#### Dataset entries

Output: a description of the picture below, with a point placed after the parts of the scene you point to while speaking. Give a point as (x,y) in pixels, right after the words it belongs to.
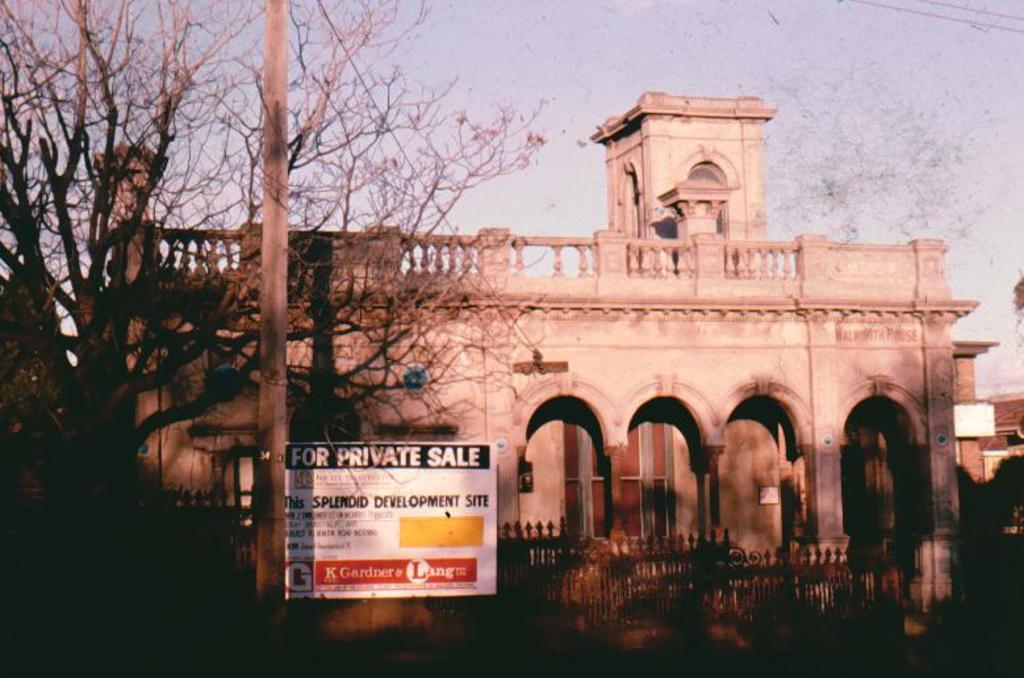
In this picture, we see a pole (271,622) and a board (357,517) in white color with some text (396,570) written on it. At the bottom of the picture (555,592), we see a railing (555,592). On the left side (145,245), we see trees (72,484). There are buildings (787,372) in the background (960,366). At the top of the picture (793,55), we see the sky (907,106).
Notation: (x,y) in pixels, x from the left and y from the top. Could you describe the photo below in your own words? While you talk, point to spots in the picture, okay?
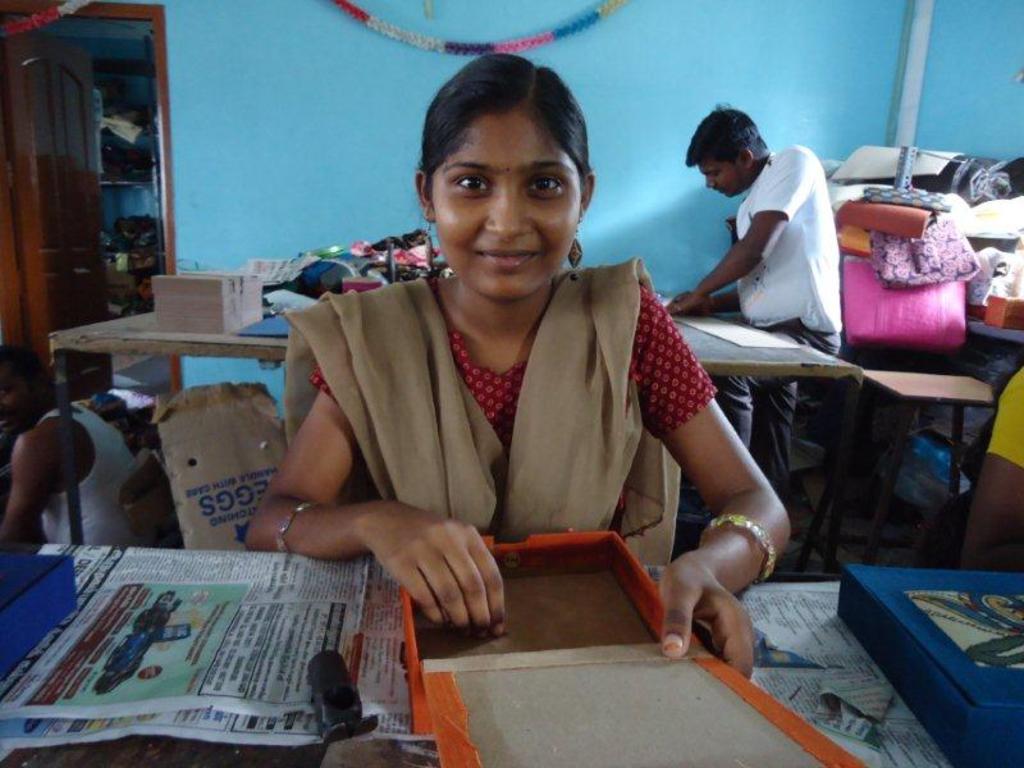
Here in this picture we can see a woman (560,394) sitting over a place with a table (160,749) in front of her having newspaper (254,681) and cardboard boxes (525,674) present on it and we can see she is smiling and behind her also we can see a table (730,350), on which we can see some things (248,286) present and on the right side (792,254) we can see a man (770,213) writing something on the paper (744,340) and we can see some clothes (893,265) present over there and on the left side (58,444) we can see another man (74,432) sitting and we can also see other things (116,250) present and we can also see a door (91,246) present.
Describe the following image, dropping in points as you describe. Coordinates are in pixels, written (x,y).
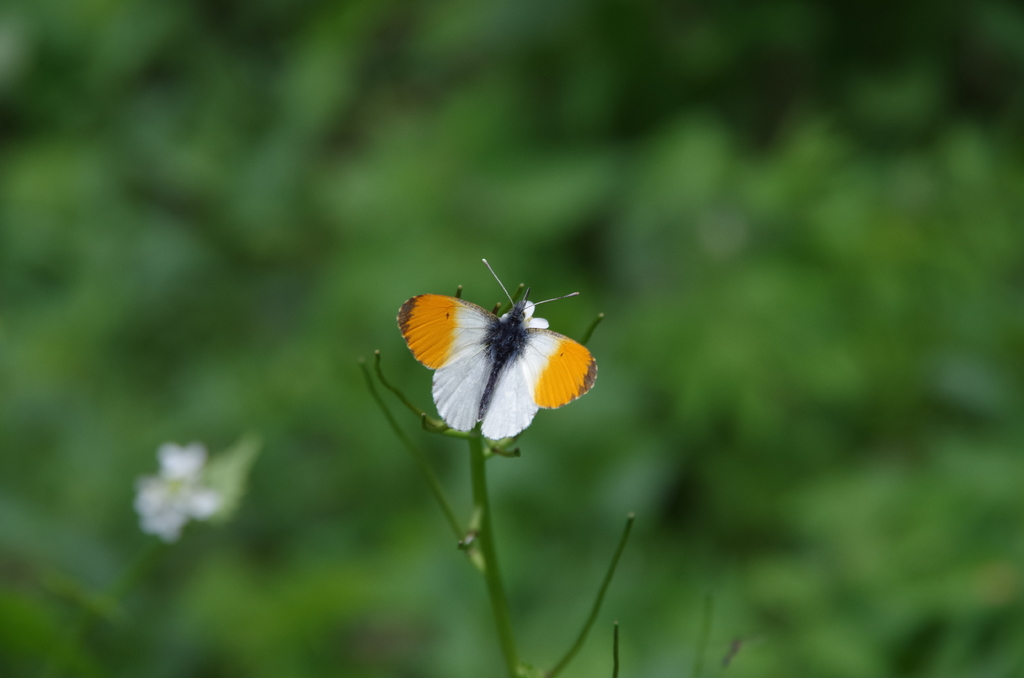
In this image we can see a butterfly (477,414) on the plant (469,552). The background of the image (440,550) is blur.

#### WHAT THIS TASK INVOLVES
Reproduce precisely the lines of the entries above, from the one containing "Notation: (x,y) in" through the final one, both ends included, and omit the pictures.

#### RESULT OF THIS TASK
Notation: (x,y) in pixels, x from the left and y from the top. Could you describe the photo below in your own words? While you talk, point to spots in the picture, okay?
Here in this picture we can see a woman (560,394) sitting over a place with a table (160,749) in front of her having newspaper (254,681) and cardboard boxes (525,674) present on it and we can see she is smiling and behind her also we can see a table (730,350), on which we can see some things (248,286) present and on the right side (792,254) we can see a man (770,213) writing something on the paper (744,340) and we can see some clothes (893,265) present over there and on the left side (58,444) we can see another man (74,432) sitting and we can also see other things (116,250) present and we can also see a door (91,246) present.
Describe the following image, dropping in points as you describe. Coordinates are in pixels, written (x,y).
In this image we can see a butterfly (477,414) on the plant (469,552). The background of the image (440,550) is blur.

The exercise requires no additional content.